▸ Exercise details
Rewrite the lines below, putting "reading" wherever "value" appears and keeping everything else the same. Leave the pictures out of your answer.

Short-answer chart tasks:
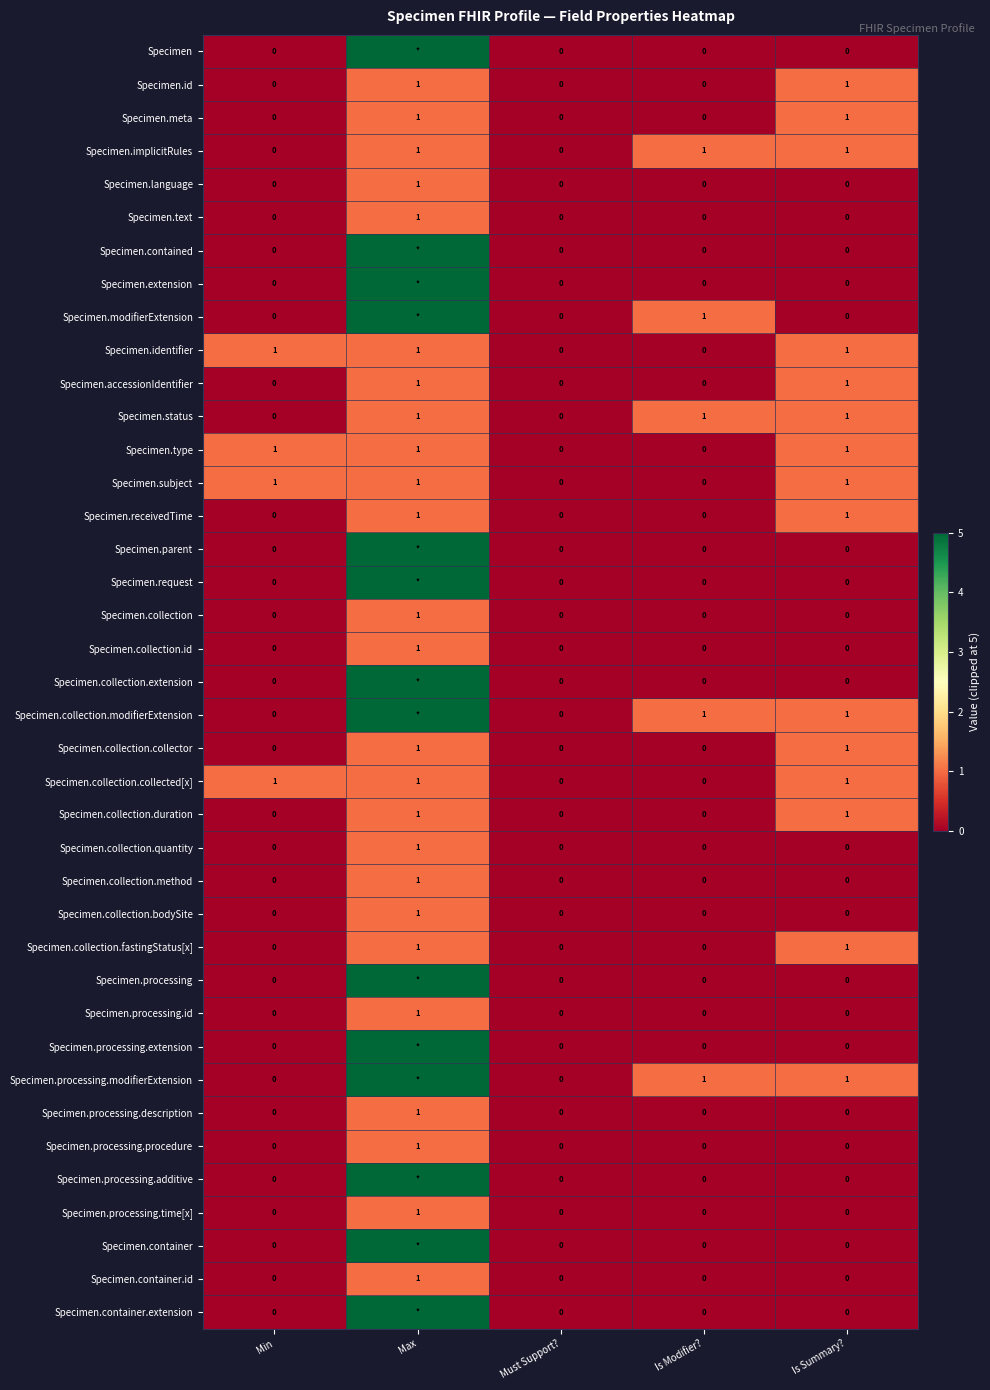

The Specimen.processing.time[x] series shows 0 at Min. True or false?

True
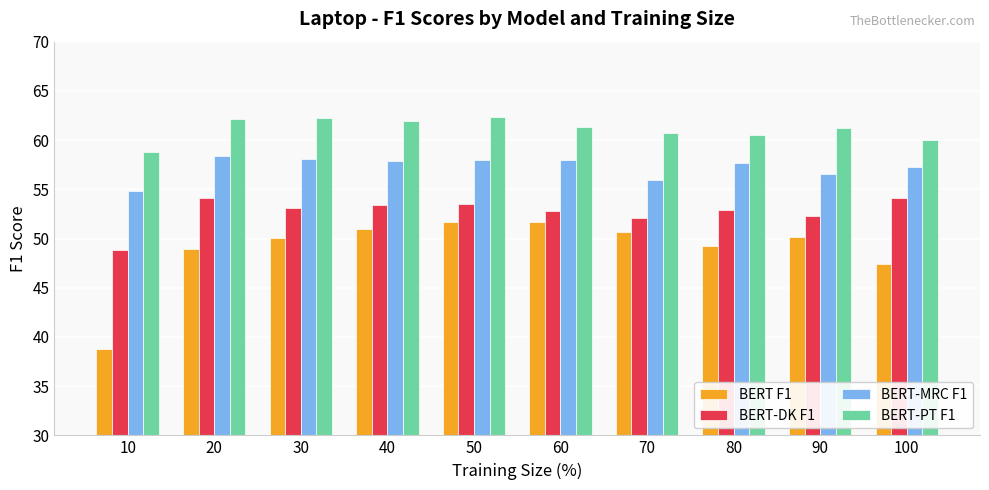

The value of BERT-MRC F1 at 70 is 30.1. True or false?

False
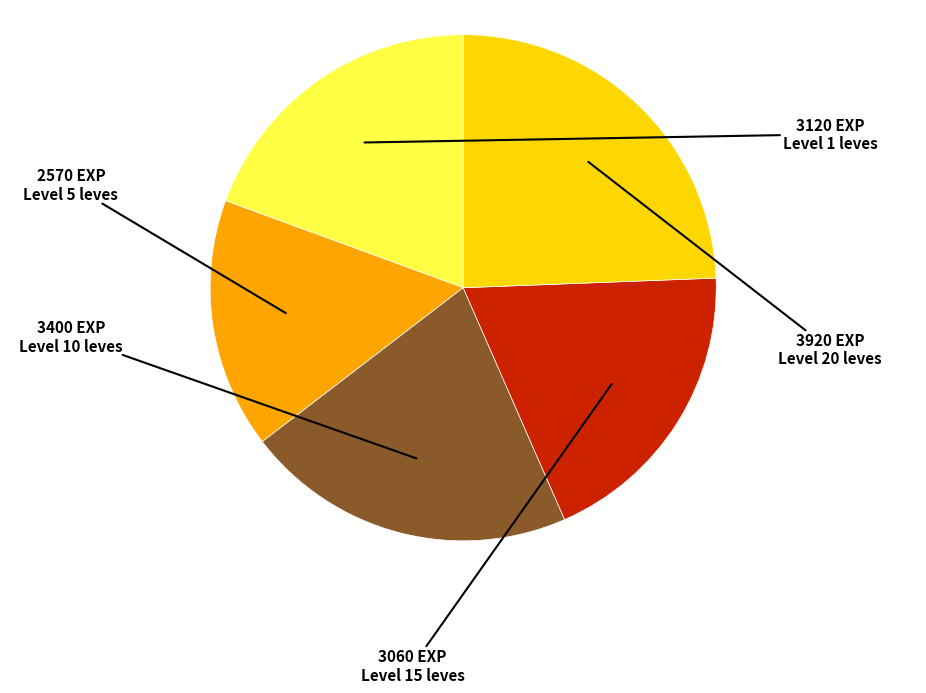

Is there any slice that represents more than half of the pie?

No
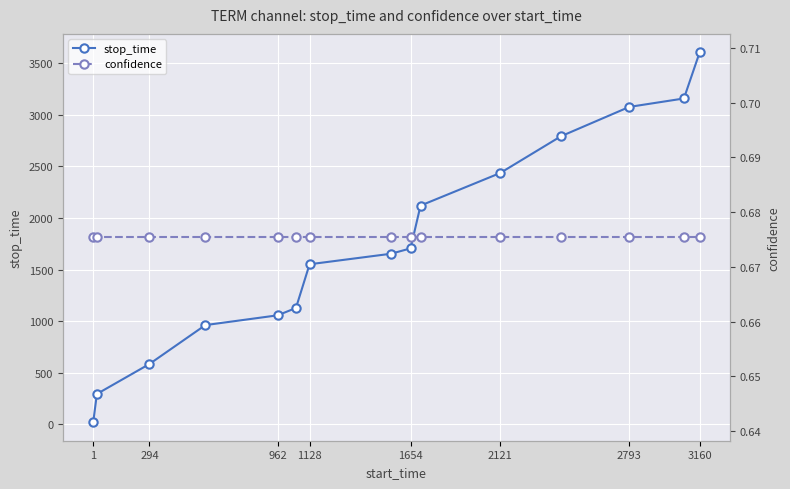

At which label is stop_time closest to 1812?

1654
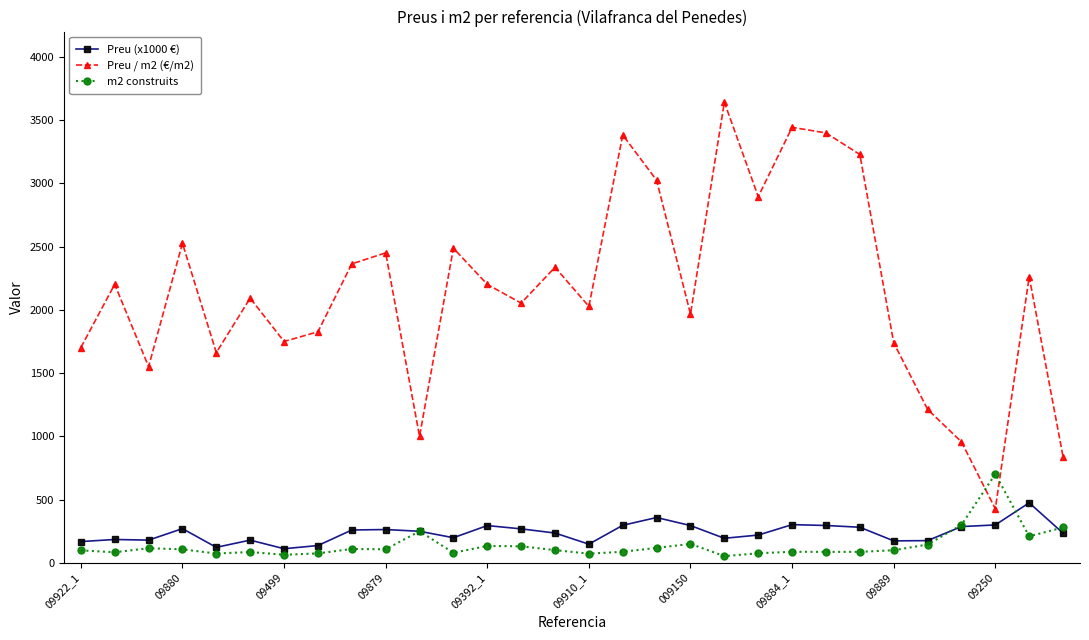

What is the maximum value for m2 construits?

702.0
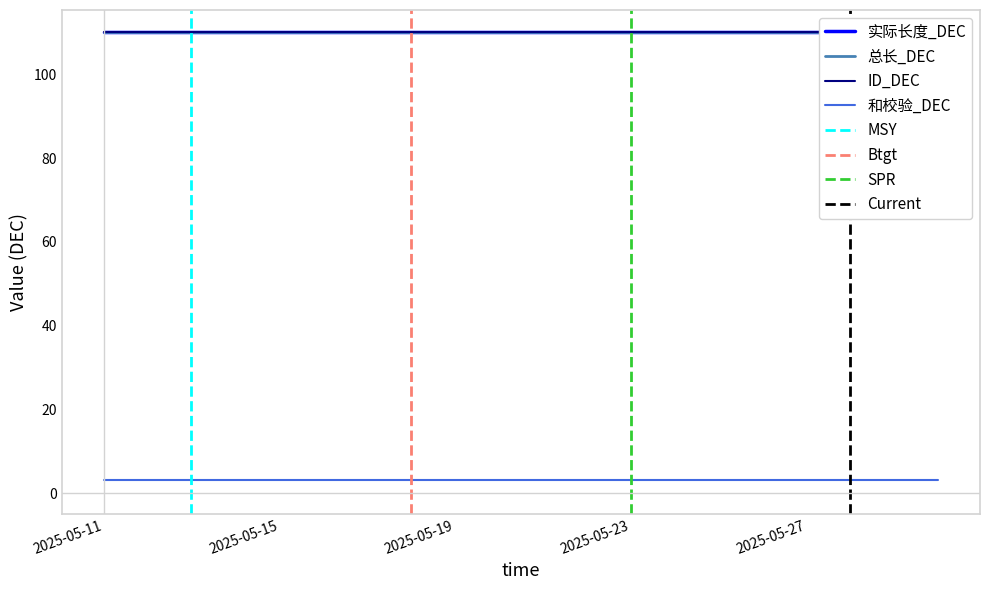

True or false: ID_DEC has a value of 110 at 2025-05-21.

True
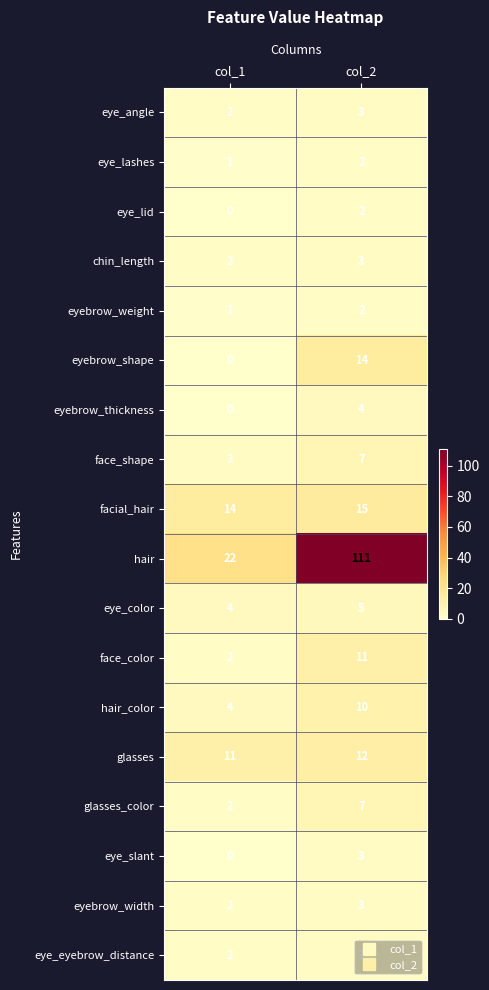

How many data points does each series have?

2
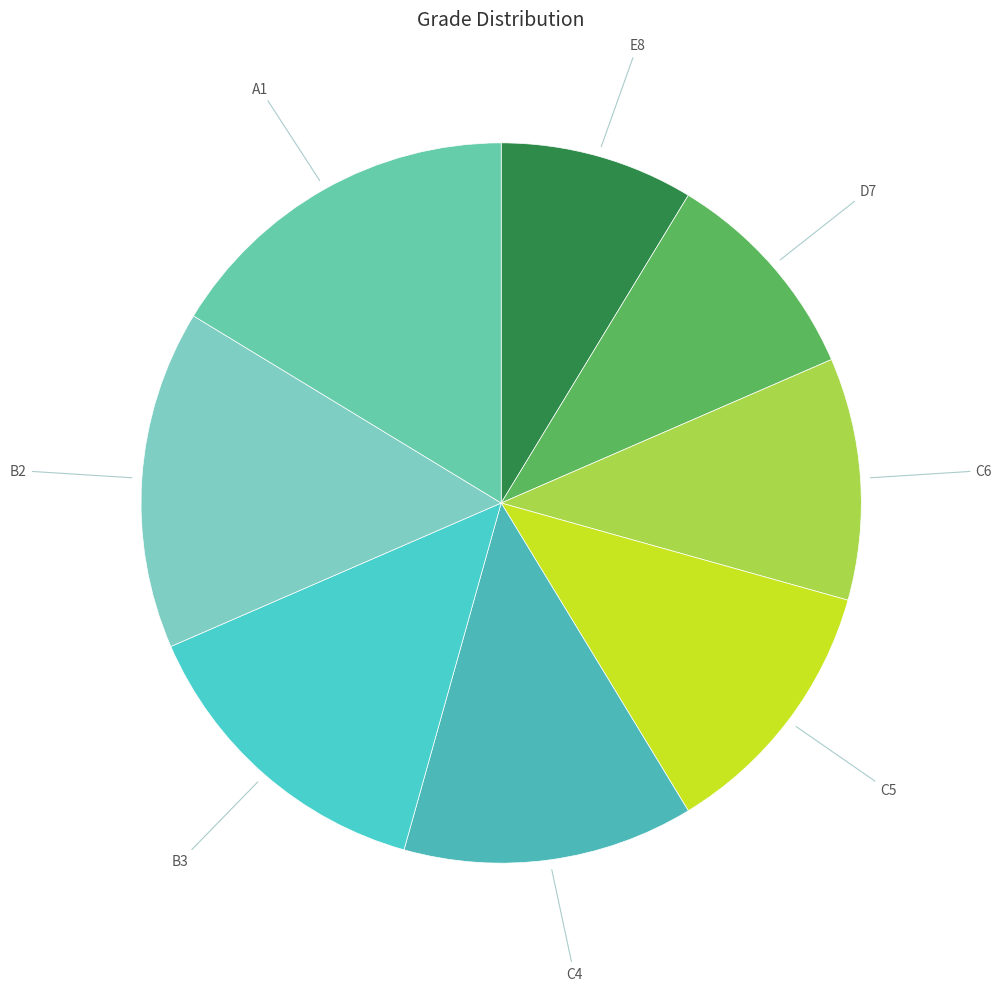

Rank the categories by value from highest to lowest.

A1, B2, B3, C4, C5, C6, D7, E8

▸ Answer section
The Specimen.processing.time[x] series shows 0 at Min. True or false?

True

The reading of BERT-MRC F1 at 70 is 30.1. True or false?

False

Is there any slice that represents more than half of the pie?

No

At which label is stop_time closest to 1812?

1654

What is the maximum reading for m2 construits?

702.0

True or false: ID_DEC has a reading of 110 at 2025-05-21.

True

How many data points does each series have?

2

Rank the categories by reading from highest to lowest.

A1, B2, B3, C4, C5, C6, D7, E8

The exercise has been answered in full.